- TAREAS PROPUESTAS:
(1) Según el texto sobre el acto del teatro de la Comedia, ¿cuántas personas llenaban el aforo del local?
(2) Prosigue el texto sobre el acto del teatro de la Comedia a partir de su última oración.

- TEXTO PROPORCIONADO:
= = = =
Todo empezó en la mañana del 29 de Octubre de 1933, en el teatro
de la Comedia de la calle del Príncipe, de Madrid. Su
propietario lo había cedido gratuitamente para que en él se
celebrara un acto político de afirmación nacional, presidido
por Narciso Martínez Cabezas, en el que intervendrían por
este orden: Alfonso García Valdecasas, conocido por su
preparación jurídica y tendencias conservadoras, Julio Ruiz
de Alda -uno
de los compañeros de Ramón Franco en el vuelo transoceánico
del Plus Ultra-
y José Antonio Primo de Rivera, el mayor de los hijos del
General Don Miguel Primo de Rivera y Orbaneja que, entre 1923
y 1930 presidió un Directorio, primero militar y luego civil,
conocido comúnmente como Dictadura.
El discurso de José Antonio fue una pieza oratoria magnífica, capaz de
despertar el entusiasmo de quienes estuviesen dispuestos a
captar la riqueza y densidad de su pensamiento. Dicho discurso
contenía un planteamiento sorprendente e inesperado para
muchas de las casi tres mil personas que llenaban por completo
el aforo del local, ya que en vísperas electorales, y
figurando Primo de Rivera como candidato independiente dentro
de listas del bloque de derechas para la circunscripción de Cádiz,
podía esperarse que el acto de afirmación nacional fuese
planteado por él dentro de la línea de propaganda de la
derecha conservadora. Pero el joven abogado, que acababa de
cumplir treinta años de edad, no hizo la menor concesión en
tal sentido: habló de la unidad de España, de la justicia
social, de la libertad profundad, tan distinta de la vana
palabrería liberal, rechazó abiertamente el sistema
capitalista tanto como el socialista.
= = = =
Entradas de datos guardadas
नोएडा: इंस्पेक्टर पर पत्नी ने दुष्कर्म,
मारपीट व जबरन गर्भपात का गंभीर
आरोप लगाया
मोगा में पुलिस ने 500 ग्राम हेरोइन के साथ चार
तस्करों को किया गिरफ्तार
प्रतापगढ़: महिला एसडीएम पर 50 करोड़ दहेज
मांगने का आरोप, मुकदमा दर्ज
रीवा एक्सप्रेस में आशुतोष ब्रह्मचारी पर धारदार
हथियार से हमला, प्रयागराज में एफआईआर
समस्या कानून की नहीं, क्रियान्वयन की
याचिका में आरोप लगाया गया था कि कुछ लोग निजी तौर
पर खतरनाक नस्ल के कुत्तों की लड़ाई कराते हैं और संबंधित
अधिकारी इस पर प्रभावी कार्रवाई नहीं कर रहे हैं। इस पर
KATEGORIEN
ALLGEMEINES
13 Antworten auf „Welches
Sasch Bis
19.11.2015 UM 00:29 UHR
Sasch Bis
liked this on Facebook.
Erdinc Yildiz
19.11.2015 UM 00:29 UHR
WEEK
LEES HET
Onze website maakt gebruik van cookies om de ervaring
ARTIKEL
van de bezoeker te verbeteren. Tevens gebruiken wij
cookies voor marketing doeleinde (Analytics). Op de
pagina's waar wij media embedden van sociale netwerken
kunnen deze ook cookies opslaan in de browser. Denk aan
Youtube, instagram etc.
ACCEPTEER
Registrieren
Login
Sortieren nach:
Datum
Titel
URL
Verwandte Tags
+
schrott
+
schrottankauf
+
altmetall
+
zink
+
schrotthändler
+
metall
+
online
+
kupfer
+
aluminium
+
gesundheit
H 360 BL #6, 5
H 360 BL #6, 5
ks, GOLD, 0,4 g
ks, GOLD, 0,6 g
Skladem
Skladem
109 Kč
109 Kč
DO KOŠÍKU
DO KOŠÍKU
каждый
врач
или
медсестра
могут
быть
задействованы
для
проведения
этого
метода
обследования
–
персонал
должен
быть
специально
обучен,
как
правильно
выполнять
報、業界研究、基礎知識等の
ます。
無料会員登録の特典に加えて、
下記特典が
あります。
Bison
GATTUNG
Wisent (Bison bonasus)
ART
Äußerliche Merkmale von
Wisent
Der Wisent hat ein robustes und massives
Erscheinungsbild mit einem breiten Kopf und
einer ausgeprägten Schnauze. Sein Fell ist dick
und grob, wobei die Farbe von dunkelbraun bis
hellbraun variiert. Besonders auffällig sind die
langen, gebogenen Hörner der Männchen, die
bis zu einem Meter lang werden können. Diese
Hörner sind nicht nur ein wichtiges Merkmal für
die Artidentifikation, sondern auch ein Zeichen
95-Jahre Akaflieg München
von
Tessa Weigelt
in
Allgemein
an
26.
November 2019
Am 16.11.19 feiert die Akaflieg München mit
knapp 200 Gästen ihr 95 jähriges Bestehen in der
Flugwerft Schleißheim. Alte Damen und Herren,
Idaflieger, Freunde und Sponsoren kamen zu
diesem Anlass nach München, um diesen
= = = =
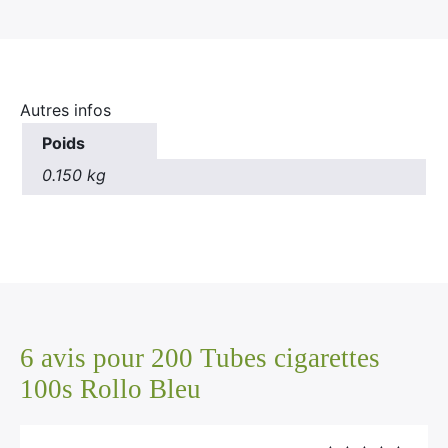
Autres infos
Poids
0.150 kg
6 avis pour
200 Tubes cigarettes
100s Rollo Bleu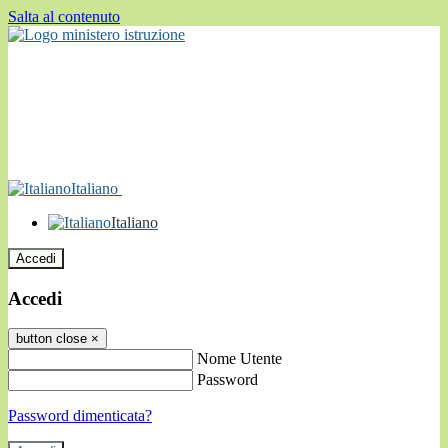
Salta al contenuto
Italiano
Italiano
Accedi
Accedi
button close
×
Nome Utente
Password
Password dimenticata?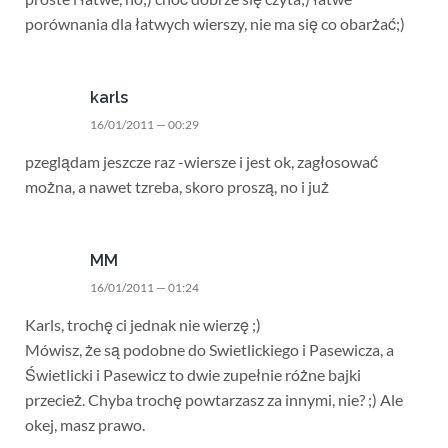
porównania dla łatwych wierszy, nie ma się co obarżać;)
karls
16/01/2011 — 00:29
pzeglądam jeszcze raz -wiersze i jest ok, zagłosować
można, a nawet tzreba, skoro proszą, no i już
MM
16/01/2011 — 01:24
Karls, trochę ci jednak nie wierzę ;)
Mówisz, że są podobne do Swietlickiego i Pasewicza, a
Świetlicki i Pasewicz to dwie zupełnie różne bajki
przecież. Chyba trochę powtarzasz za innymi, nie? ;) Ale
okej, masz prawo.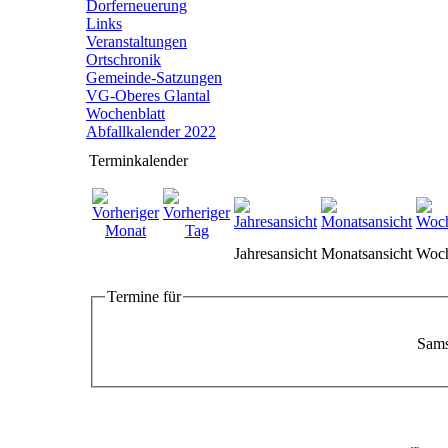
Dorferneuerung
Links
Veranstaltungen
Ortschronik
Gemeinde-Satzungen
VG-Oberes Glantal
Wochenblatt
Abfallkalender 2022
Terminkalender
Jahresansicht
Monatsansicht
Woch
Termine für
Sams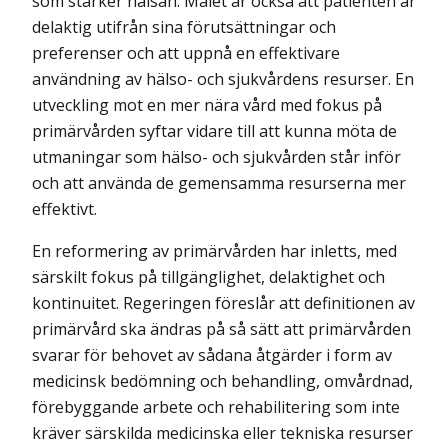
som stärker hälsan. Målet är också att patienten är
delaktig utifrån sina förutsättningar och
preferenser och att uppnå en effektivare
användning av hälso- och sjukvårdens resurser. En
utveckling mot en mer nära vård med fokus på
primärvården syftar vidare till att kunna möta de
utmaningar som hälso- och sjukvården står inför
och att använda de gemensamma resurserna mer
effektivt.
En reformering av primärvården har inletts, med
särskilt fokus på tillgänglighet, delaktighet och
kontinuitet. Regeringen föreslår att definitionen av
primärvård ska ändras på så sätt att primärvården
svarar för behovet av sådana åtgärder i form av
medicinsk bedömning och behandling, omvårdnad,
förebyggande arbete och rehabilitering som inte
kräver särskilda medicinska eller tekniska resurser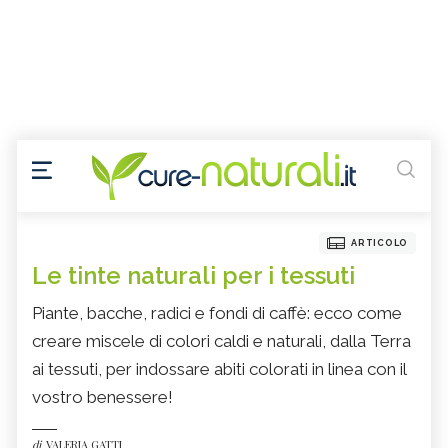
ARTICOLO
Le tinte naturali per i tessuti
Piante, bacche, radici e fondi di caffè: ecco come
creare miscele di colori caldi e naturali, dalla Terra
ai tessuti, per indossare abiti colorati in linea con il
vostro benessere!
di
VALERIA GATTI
= = = =
- RESPUESTAS:
(1) Casi tres mil personas.

(2)
Entre los asistentes figuraba el dirigente de las JONS (Juntas de Ofensiva
Nacional Sindicalista) Ramiro Ledesma Ramos, que
ocupaba un palco por expresa invitación de José Antonio, así
como Pilar y Carmen Primo de Rivera, hermanas del orador, sus
primas Inés y Dolores, y una amiga de ellas, Luisa María
Aramburu, las cuales se sintieron inmediatamente captadas por
aquel discurso: en medio de la gris opacidad que dominaba el
ambiente político, las palabras de José Antonio restallaban
luminosas y coloristas, llenas sobre todo de sentido poético.
Cuando el 2 de Noviembre, como consecuencia inmediata del discurso,
se fundó Falange Española, las cinco acudieron a
inscribirse, sin vacilar, pero se las rechazó: siendo
mujeres, y todavía muy jóvenes, no parecía que tuviesen
cabida en el Movimiento antipartido como José Antonio lo
concebía, grupo para una lucha tensa. Fueron informadas de
que podían afiliarse al SEU.
El 6 de noviembre de 1933, Manolo Valdés, estudiante de
arquitectura y campeón nacional de natación, presentaba ante
el Ministerio de Gobernación los estatutos del SEU (Sindicato
Español Universitario). Pilar, Inés y Dolores se
inscribieron, encontrándose con otras dos muchachas,
estudiantes universitarias, Justina Rodríguez de Viguri y
Mercedes Fórmica, que llegaría, años más tarde, a
convertirse en una importante escritora. De este modo tan
simple, nació la Sección Femenina. Pocas veces se ha
producido una identificación tan completa entre una persona y
su obra como en el caso de Pilar Primo de Rivera y la
organización de mujeres falangistas. Ella misma explicó cómo
en aquella mañana del 29 de Octubre de 1933, “tomé la
decisión de entregarme a Falange con todas mis
fuerzas”.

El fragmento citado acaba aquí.